Ayer no me encontré a ningún escritor. Yo soy muy de no encontrarme a ningún escritor. Voy por la calle y veo filatélicos, masones, arquitectos, banqueros, ilustradores de cómic, amas de casa, camioneros o concejales, pero a ningún escritor. Supongo que estarán en sus casas novelando la caída de Bizancio, la batalla del Ebro, el furor uterino de una joven con mechas o las dificultades de un cristiano de provincias llegado a Londres para abrirse camino en el mundo del teatro o las finanzas.

Al no encontrarme a ningún escritor no pueden escribir que voy por la calle. Y si lo escriben sería de oídas. Bueno, yo mismo escribo muchas veces de oídas. Por ejemplo, escribo que hace un día luminoso y sin embargo sólo he visto un trozo de cielo. El que asoma por mi ventana. O mejor sería decir que es mi ventana la que asoma al cielo. Y así, sin contrastar, sólo por una pequeña porción de cielo azul y limpio ya voy y digo que el día está luminoso. No es menos cierto que escribir de oídas es imaginar y eso, el imaginar, es la base de la literatura. O una de ellas.

Yo por ejemplo estoy imaginando estos días cómo sería la vida de un poeta vegetariano en Argentina, pero aunque ya he escrito un par de capítulos, la imaginación se me va hacia los chuletones o el chorizo criollo y en vez de folios produzco jugos gástricos. En el primer capítulo, el poeta trata de trenzar un soneto sobre la incomparable belleza del Uruguay, que le tiene trastocada el alma y nublado el entendimiento. Pero no ha estado nunca en Uruguay y, sobre todo, tiene un hambre atroz dado que ha almorzado lechugas y una manzana. Tampoco entonces tiene fuerzas para pasear. Por eso mi alma gemela de Argentina tampoco se encuentra a escritores, o al menos a escritores como él, por la calle.

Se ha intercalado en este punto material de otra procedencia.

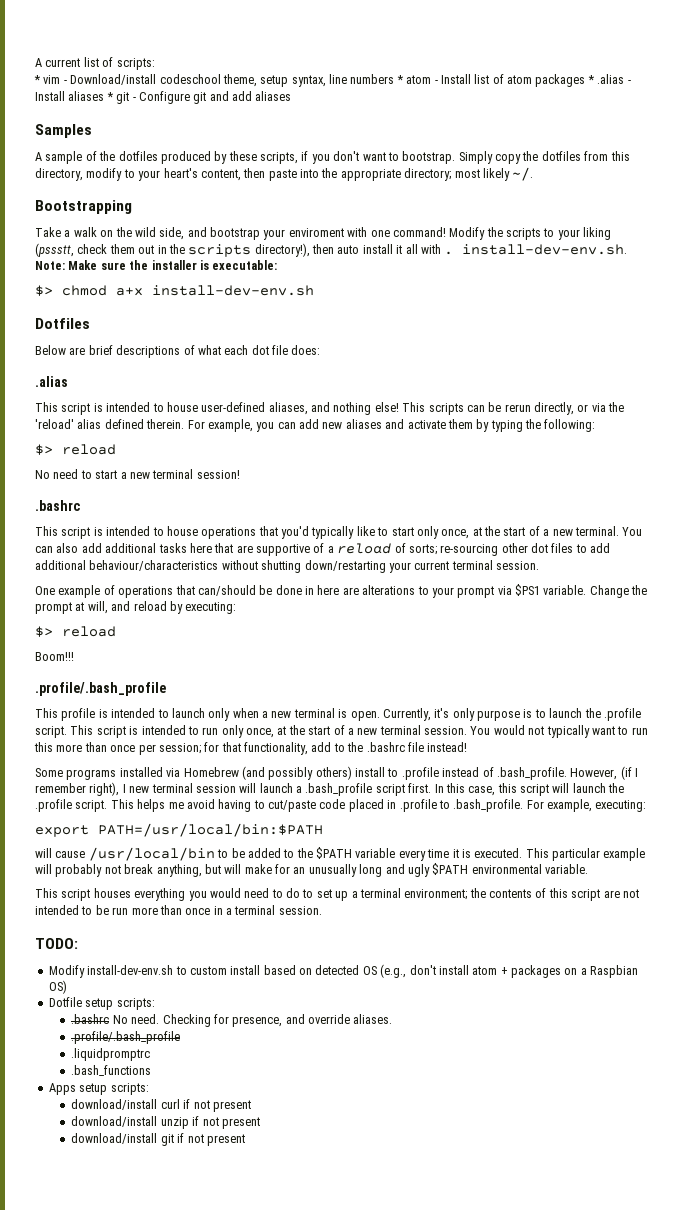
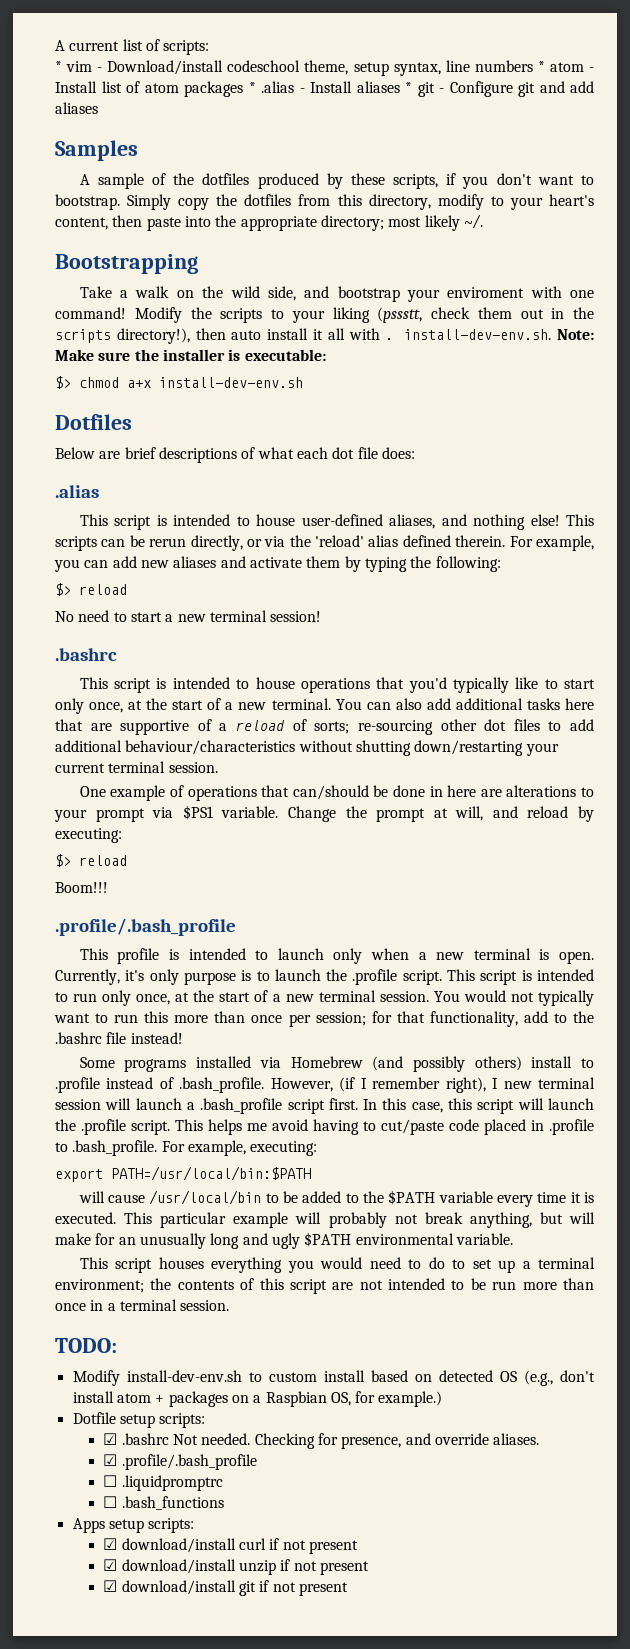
[48,980,67,994] OS) -> [330,1391,443,1407] OS, for example.)
[71,1014,160,1024] .bashrc No need. -> [103,1433,251,1445] ☑ .bashrc Not needed.
[71,1031,181,1044] .profile/.bash_profile // -> [103,1454,257,1470] [103,1475,118,1487] ☑ .profile/.bash_profile // ☐
(151, 1054) none -> [103,1496,118,1508] ☐
(149, 1089) none -> [103,1538,118,1550] ☑
(251, 1106) none -> [103,1559,118,1571] ☑
(260, 1123) none -> [103,1580,118,1592] ☑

Están débiles. El problema estriba en que como este escritor es producto de mi imaginación, podría de repente volverlo un adicto a la buena mesa y así, harto de buen vino tras un almuerzo memorable debería sentarlo a escribir no sólo sonetos, si no por ejemplo, también una ambiciosa novela que cambiara el rumbo del Uruguay o de la Argentina o la Pampa. O del mundo entero. Un mundo con muchos escritores en la calle y yo en mi casa escribiendo.

El consuelo de todo esto es pensar que no me encuentro escritores porque son todos lectores. No míos, no soy nada egoista, ni escribo nada de provecho. Lectores de cualquiera y de cualquier género. Quién sabe si el joven dependiente de la mercería es adicto a Homero o la chica taxista de la otra tarde se embebe con García Baena; quizás el viandante atildado que hace amago de saludarme viste así por emular a Oscar Wilde. O a lo mejor el alegre muchacho que vuelve de la obra no se pierde ningún artículo de aquí los compañeros de esta doble página. Un misterio.

Digno de que lo escriba. Pero no puedo hacerlo, dado que me tienta la calle y el paseo. Y buscar escritores, reconocerlos, imaginar sus vidas. Y no sé para qué, la verdad. Para escribir algún artículo, a lo mejor.